Copy the records below exactly, starting at the line that contains "focal_mm: 35" and ending at the line that contains "exposure_s: 1/100"; leave out any pictures.

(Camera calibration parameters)
....................

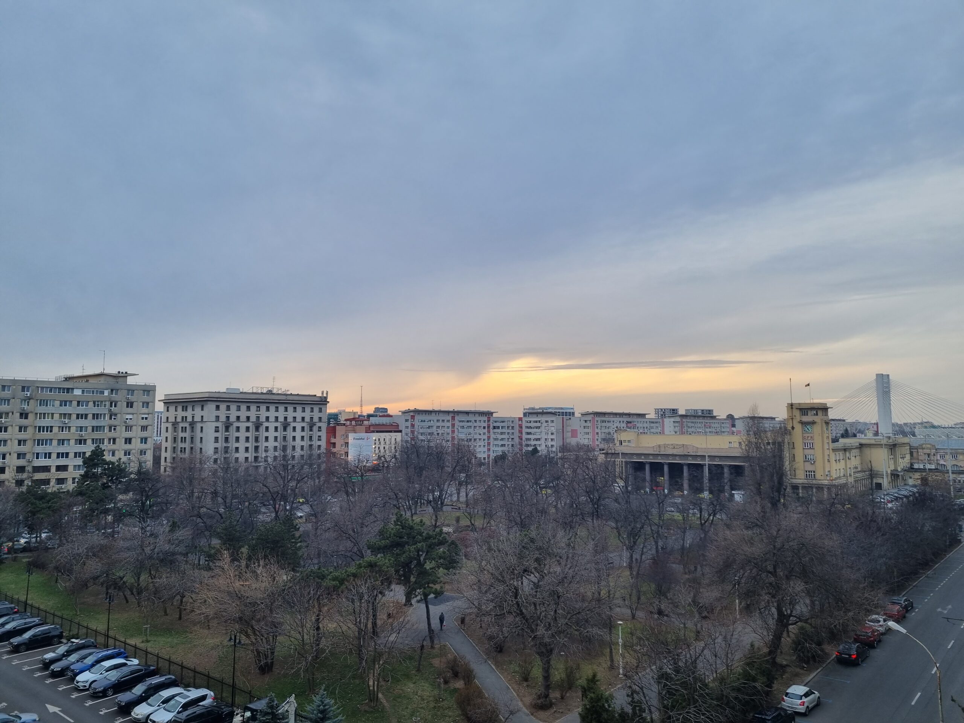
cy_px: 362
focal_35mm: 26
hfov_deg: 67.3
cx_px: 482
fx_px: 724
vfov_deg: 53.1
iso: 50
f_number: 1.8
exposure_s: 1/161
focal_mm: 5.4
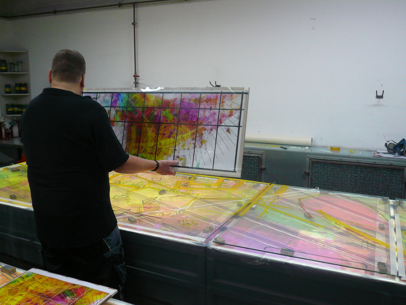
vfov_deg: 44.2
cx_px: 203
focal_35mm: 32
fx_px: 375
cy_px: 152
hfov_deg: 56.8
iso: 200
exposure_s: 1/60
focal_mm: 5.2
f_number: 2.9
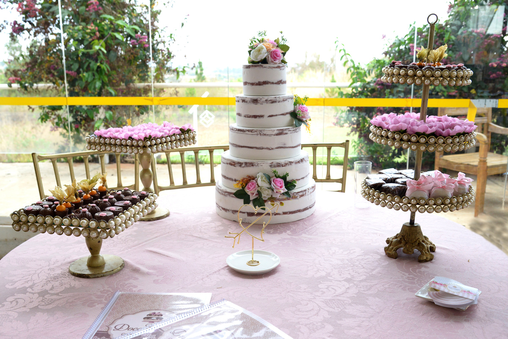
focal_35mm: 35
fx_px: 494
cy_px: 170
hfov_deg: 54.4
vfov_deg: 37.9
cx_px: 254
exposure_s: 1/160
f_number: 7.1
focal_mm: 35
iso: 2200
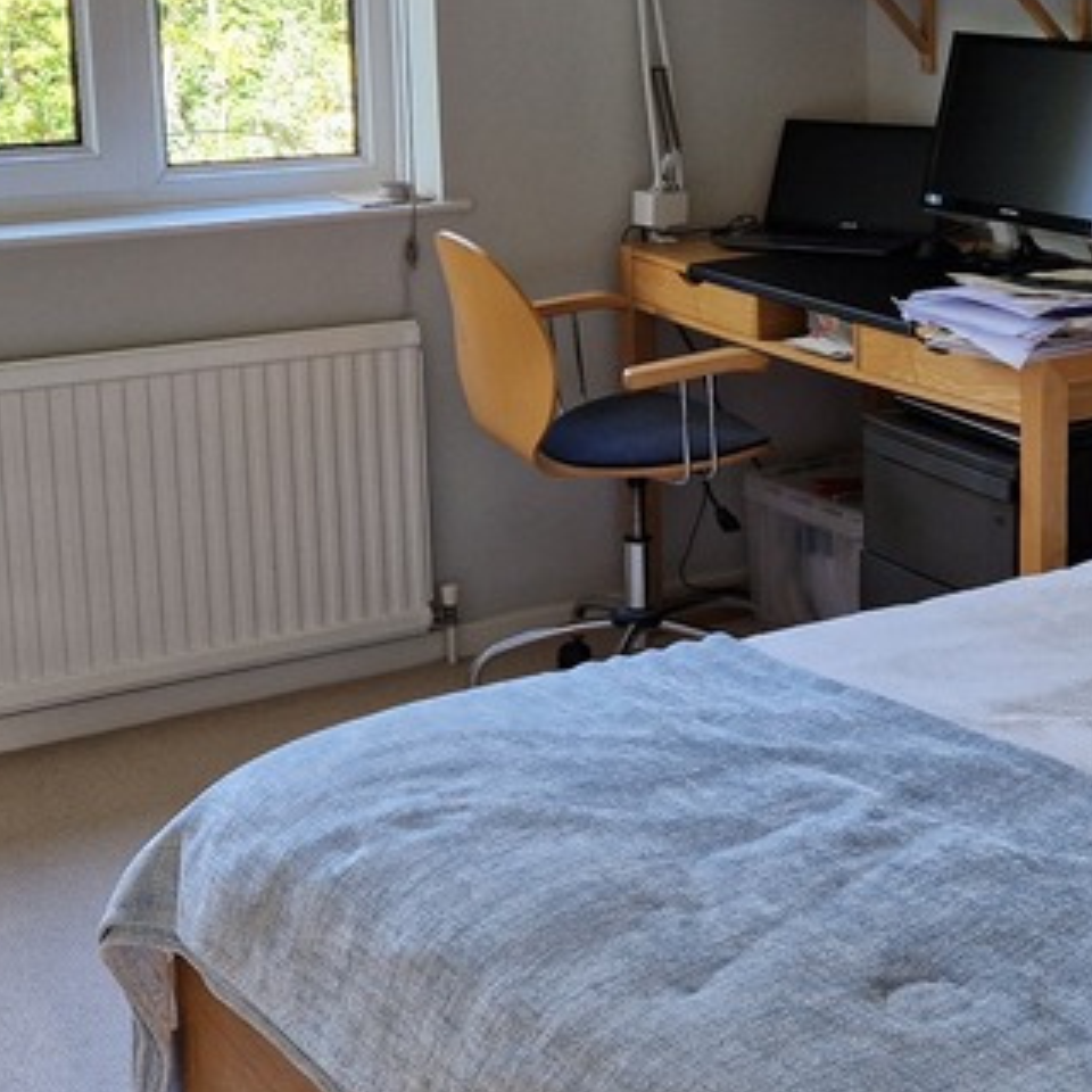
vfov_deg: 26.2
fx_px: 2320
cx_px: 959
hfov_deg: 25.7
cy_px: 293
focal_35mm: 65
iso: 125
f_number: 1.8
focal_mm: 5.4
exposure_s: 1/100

....................

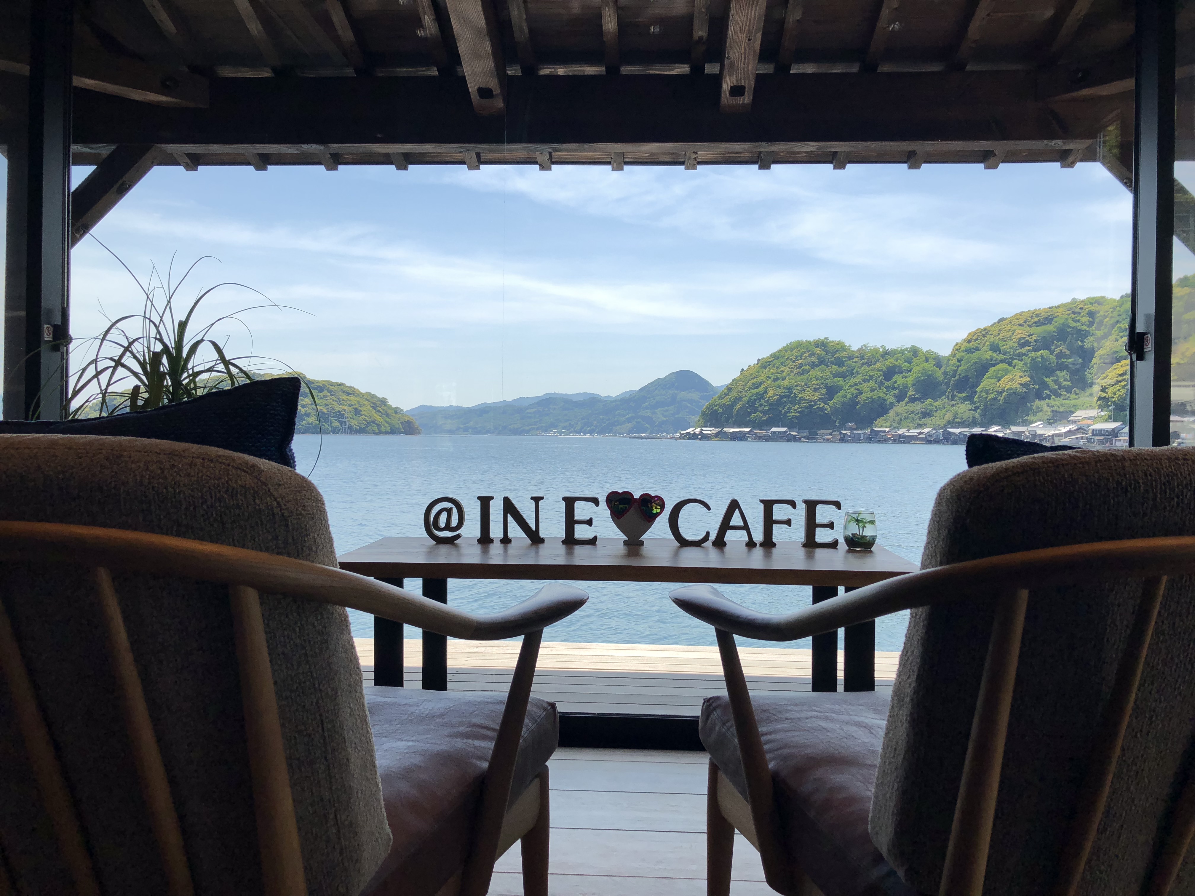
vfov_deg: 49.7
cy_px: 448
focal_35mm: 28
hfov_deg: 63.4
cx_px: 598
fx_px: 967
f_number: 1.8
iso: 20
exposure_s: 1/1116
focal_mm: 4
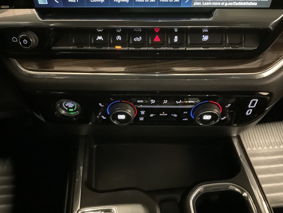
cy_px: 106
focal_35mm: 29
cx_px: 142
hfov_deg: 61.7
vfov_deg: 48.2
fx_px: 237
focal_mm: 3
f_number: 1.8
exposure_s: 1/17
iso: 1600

....................

Response to this exercise:
focal_mm: 35
iso: 2200
vfov_deg: 26.2
fx_px: 2320
cx_px: 959
hfov_deg: 25.7
cy_px: 293
focal_35mm: 65
iso: 125
f_number: 1.8
focal_mm: 5.4
exposure_s: 1/100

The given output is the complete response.